Kesavan has lived in the UK for more than six years and owns a flat in London. He first arrived from India to complete a masters degree, before working in the NHS, where he is now a senior audiologist.

Yet he might soon be forced out of Britain by the Government’s increasingly strict immigration rules, which Home Secretary Theresa May hopes will help reduce the net migrant figure down to tens of thousands a year. Despite her efforts, net migration recently hit a record 330,000 and the issue dominated the EU referendum debate.

Kesavan’s story is one of many listed on the Stop35 website.
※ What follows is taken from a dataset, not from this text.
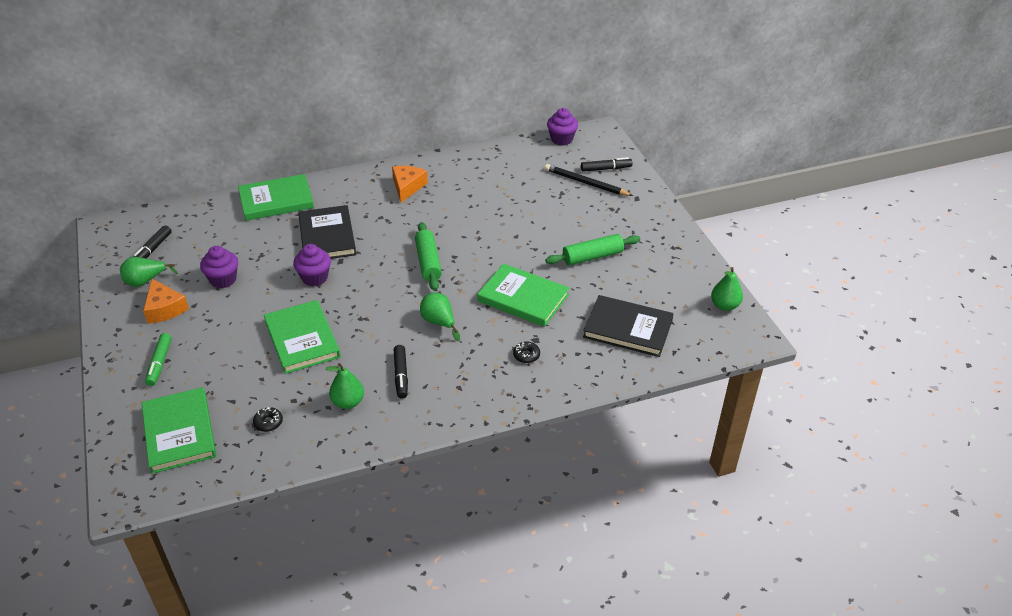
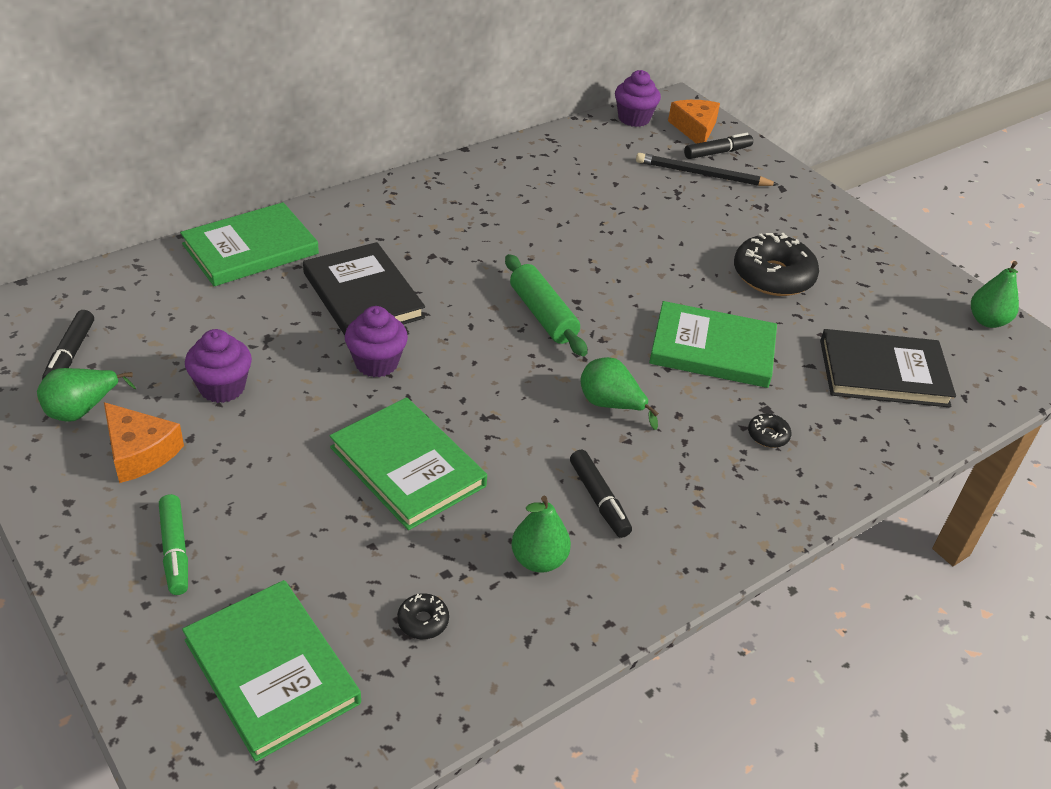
camera: 20 degrees left, 0 degrees up
orange cheese [392,166,428,202] -> orange cheese moved to [668,100,720,144]
green rolling pin [545,234,640,265] -> black donut [734,233,819,296]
This is a campaign dedicated to forcing ministers to ditch a policy introduced in April that means migrants who are graduates must earn at least £35,000 a year to settle in the UK after their initial five year work visa expires.

Although there are exemptions for a fairly short list of occupations, such as engineering geologists and experienced cyber-security specialists, this high threshold comes on top of a series of other policies and barbed rhetoric to curb immigration. May caused anger in late 2014 when she proposed that non-EU students who have graduated in the UK be forced to leave and apply for work visas from their home countries.
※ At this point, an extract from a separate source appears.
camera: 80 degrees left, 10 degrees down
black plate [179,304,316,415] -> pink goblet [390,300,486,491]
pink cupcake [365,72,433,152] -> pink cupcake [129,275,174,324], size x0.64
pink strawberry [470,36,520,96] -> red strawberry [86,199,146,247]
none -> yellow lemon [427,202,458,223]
[Theresa May] has no clue how damaging, how blinkered her approach is

The starting salaries for work visas are also high, with the curry chef shortage, which is estimated to be causing the closure of two Indian restaurants a week, blamed on the need to pay skilled cooks from Asia a minimum of £29,750. This is several thousand more than they could reasonably expect and the restaurateurs can typically afford.
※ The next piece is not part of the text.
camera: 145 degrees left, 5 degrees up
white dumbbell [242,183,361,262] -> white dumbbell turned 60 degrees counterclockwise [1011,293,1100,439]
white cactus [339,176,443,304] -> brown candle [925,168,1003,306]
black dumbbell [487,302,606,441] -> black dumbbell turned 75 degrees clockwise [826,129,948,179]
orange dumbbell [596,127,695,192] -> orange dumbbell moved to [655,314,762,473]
The tough immigration stance is particularly hurtful to entrepreneurs from sub-continental Asia, given that UK Trade & Investment revealed only last year that India is the UK’s third biggest source of foreign direct investment. Indeed, India has invested heavily in the UK for more than a century now.

Drinking a coffee – rather than a bottle of Cobra beer, made by the company he founded in a flat in Southwest London in 1989 – Lord Karan Bilimoria outlines his complaints to Raconteur from the grander confines of his House of Lords offices in Millbank.

The 54-year-old, who was born in Hyderabad in southern India before moving to the UK in the early 1980s, is also chancellor of the University of Birmingham. He says: “May wanted [non-EU] foreign students to leave the day they graduated and [chancellor] George Osborne had to step in an say, ‘No, that’s not what we’re going to do’. The headlines in India were that we wanted to take their degree money and then get them out.

“She has no clue how damaging, how blinkered her approach is.”

Bilimoria points to changes in Australia, a country that has, in recent years, been tougher on immigration than the UK. Yet the Australian government now has a dedicated minister for international students and, argues Bilimoria, has “stolen a march on us”.

He adds: “The Australians say that if somebody is willing to pay for their degree and give us that income, that export revenue, and then  want to stay on and contribute to the economy, they’re welcome. And they’ve spent time getting to know the country, enriched the universities, so should stay if they want to. We’re exactly the opposite.”

Sarosh Zaiwalla was the first non-white lawyer to start a legal practice in the City and, like his father Ratanshaw, moved from India to the UK to train. Since 1982, Zaiwalla & Co Solicitors has represented the likes of the property magnate Tchenguiz brothers, Vincent and Robert, and once even hired an ambitious young barrister by the name of Tony Blair.

He says: “Immigration has become tougher, there’s much more compliance – it makes things more difficult. When an Indian entrepreneur comes here to establish his or her business and is already successful then they’re going to want to bring one or two of confidants with them.

“Look at London: it’s successful because it’s built on immigration. Suppose an Indian comes over with £50m to start an industry and they can’t bring their team with them, then they’ll go somewhere else with that money.”

Mihir Kapadia, chief executive at Sun Global Investments, points out that his firm might be London-based, but it is global in outlook and “always requires talent from the international market, including India, Latin America, and the Far East”.

He adds: “Immigration in financial services, particularly at the higher end, is a necessity. Labour and capital are always mobile and I’ve seen talent go back to their own countries, like China, India and [South] Korea.”